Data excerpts
▬▬▬

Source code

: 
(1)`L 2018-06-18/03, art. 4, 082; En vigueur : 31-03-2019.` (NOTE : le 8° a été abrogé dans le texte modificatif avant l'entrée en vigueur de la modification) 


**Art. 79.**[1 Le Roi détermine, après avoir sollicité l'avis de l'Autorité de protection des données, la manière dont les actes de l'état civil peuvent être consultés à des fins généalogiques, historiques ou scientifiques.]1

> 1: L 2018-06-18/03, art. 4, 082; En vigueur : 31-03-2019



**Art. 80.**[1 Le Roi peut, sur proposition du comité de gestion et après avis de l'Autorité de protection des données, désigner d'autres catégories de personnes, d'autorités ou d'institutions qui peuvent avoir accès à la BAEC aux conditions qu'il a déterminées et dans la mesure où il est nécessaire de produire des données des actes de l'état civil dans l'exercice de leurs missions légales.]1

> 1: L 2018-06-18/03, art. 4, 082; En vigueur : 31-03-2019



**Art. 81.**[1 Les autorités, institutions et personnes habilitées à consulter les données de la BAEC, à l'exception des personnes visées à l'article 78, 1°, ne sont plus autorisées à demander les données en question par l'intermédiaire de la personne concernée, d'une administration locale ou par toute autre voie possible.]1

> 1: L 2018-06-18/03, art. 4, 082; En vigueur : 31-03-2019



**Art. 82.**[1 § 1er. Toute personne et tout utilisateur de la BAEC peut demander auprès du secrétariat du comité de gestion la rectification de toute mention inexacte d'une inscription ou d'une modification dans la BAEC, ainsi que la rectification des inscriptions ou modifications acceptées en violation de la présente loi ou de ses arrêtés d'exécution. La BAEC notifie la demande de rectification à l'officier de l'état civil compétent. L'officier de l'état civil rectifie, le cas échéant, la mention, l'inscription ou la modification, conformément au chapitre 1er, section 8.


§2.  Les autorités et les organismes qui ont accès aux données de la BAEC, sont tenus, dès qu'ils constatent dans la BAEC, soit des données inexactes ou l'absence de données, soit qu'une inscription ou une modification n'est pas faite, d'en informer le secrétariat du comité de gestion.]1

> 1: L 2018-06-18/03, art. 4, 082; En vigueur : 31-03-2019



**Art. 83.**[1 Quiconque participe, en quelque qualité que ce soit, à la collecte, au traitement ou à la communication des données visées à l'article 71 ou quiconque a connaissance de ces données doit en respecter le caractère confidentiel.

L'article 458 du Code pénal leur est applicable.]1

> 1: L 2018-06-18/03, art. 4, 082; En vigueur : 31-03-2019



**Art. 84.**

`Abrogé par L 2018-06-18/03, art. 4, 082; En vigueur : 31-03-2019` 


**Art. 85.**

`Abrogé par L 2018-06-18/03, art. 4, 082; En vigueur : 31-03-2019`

▬▬▬

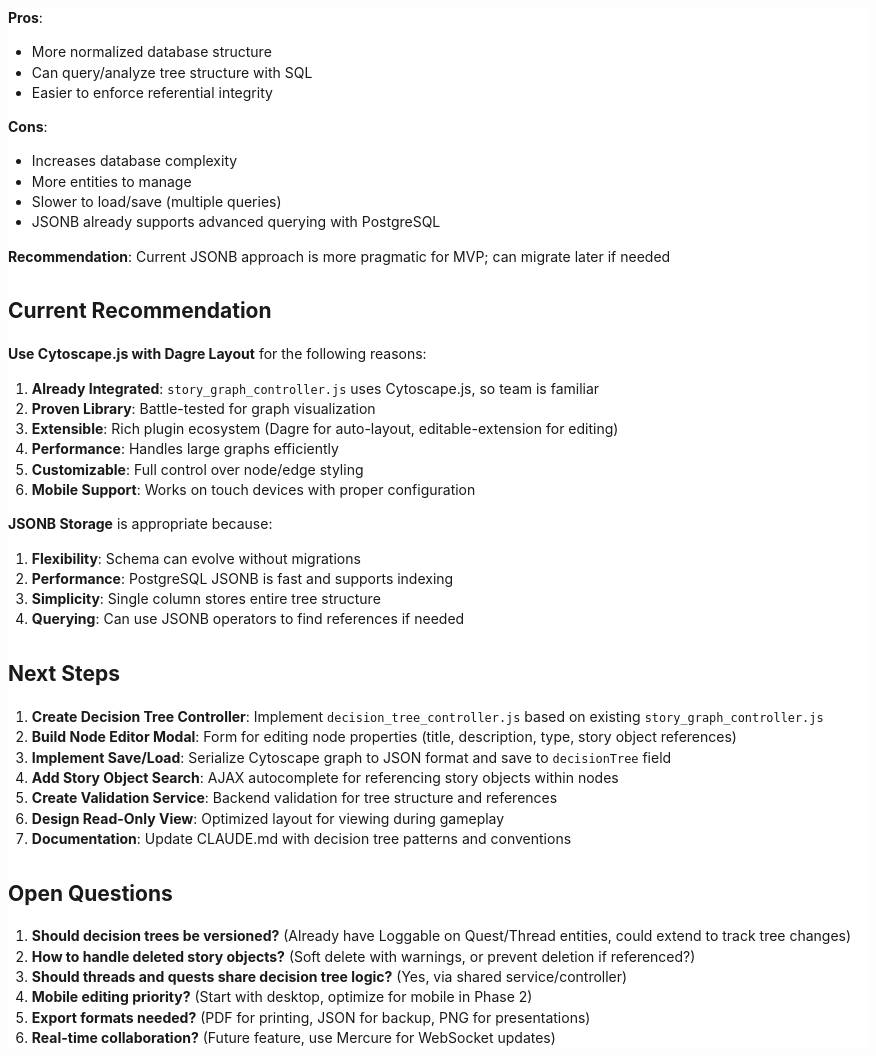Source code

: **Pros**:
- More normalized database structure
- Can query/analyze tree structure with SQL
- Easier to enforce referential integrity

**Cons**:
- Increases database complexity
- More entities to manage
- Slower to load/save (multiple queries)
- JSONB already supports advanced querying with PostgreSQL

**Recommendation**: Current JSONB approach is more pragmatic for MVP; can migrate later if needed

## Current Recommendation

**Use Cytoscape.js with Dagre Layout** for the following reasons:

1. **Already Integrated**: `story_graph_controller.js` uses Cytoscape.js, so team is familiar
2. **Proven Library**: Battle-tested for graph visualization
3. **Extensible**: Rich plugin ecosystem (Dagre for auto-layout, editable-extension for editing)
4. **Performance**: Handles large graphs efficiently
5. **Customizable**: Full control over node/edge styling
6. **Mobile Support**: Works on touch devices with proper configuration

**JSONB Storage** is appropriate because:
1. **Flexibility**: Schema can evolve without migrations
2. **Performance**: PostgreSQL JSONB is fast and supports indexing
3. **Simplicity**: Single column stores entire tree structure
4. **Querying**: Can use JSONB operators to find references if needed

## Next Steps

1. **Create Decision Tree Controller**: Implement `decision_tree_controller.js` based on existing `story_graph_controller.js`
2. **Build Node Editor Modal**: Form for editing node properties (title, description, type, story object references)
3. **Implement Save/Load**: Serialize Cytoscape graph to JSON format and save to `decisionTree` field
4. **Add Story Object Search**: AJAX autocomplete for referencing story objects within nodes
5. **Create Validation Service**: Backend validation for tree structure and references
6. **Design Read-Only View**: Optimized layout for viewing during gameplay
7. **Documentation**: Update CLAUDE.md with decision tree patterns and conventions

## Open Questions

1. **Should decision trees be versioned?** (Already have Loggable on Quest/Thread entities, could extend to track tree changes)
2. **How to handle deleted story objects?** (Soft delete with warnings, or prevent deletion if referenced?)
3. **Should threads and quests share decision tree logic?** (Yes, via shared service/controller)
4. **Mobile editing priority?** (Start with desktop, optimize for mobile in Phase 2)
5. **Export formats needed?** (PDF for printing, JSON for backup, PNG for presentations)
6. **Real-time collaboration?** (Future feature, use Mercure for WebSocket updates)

▬▬▬

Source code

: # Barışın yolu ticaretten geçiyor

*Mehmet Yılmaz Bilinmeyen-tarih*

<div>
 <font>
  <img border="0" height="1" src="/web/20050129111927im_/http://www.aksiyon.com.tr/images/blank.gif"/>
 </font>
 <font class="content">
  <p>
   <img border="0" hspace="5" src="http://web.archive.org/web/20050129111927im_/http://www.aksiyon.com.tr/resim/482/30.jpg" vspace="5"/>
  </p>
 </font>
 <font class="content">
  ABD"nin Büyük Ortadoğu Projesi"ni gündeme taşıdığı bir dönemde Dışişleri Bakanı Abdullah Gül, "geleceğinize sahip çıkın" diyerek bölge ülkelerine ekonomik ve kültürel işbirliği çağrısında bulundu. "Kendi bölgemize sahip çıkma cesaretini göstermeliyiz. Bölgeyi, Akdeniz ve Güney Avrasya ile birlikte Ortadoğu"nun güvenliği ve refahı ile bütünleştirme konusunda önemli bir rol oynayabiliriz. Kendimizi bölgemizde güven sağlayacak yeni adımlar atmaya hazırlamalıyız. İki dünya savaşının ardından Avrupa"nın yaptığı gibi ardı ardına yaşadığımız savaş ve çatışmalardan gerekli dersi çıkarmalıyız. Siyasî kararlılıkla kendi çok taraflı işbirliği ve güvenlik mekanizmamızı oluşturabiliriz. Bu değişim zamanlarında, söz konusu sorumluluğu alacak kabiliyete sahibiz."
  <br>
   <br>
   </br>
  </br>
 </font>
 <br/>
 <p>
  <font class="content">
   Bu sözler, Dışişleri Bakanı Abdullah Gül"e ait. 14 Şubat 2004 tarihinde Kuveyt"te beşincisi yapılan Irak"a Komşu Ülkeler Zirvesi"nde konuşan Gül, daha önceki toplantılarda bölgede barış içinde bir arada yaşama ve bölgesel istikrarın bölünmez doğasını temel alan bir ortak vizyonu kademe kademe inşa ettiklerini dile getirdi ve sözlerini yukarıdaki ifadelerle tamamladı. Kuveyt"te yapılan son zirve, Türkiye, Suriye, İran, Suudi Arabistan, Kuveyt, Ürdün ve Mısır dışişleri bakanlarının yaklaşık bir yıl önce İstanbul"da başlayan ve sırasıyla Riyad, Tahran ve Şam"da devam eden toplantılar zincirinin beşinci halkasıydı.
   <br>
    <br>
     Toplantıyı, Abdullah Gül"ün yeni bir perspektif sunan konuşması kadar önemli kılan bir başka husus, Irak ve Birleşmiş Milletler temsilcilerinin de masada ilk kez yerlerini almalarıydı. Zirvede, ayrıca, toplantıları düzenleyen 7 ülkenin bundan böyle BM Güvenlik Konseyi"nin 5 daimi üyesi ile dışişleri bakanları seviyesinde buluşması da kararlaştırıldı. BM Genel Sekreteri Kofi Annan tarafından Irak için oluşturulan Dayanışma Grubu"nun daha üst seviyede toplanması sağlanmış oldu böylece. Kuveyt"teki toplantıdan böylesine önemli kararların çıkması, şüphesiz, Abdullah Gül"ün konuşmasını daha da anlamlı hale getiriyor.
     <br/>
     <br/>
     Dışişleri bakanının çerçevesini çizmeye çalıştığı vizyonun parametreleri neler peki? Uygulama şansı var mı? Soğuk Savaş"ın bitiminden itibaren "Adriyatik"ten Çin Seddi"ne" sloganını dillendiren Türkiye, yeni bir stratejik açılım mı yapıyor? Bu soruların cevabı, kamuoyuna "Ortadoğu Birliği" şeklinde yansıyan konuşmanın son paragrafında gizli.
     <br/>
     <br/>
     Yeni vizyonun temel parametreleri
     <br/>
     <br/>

▬▬▬

- [Instruction]: Take the line above containing "## Current Recommendation", the line containing "1. **Create Decision", and all lines in between, and copy them exactly without anything else.

- [Worked solution]:
## Current Recommendation

**Use Cytoscape.js with Dagre Layout** for the following reasons:

1. **Already Integrated**: `story_graph_controller.js` uses Cytoscape.js, so team is familiar
2. **Proven Library**: Battle-tested for graph visualization
3. **Extensible**: Rich plugin ecosystem (Dagre for auto-layout, editable-extension for editing)
4. **Performance**: Handles large graphs efficiently
5. **Customizable**: Full control over node/edge styling
6. **Mobile Support**: Works on touch devices with proper configuration

**JSONB Storage** is appropriate because:
1. **Flexibility**: Schema can evolve without migrations
2. **Performance**: PostgreSQL JSONB is fast and supports indexing
3. **Simplicity**: Single column stores entire tree structure
4. **Querying**: Can use JSONB operators to find references if needed

## Next Steps

1. **Create Decision Tree Controller**: Implement `decision_tree_controller.js` based on existing `story_graph_controller.js`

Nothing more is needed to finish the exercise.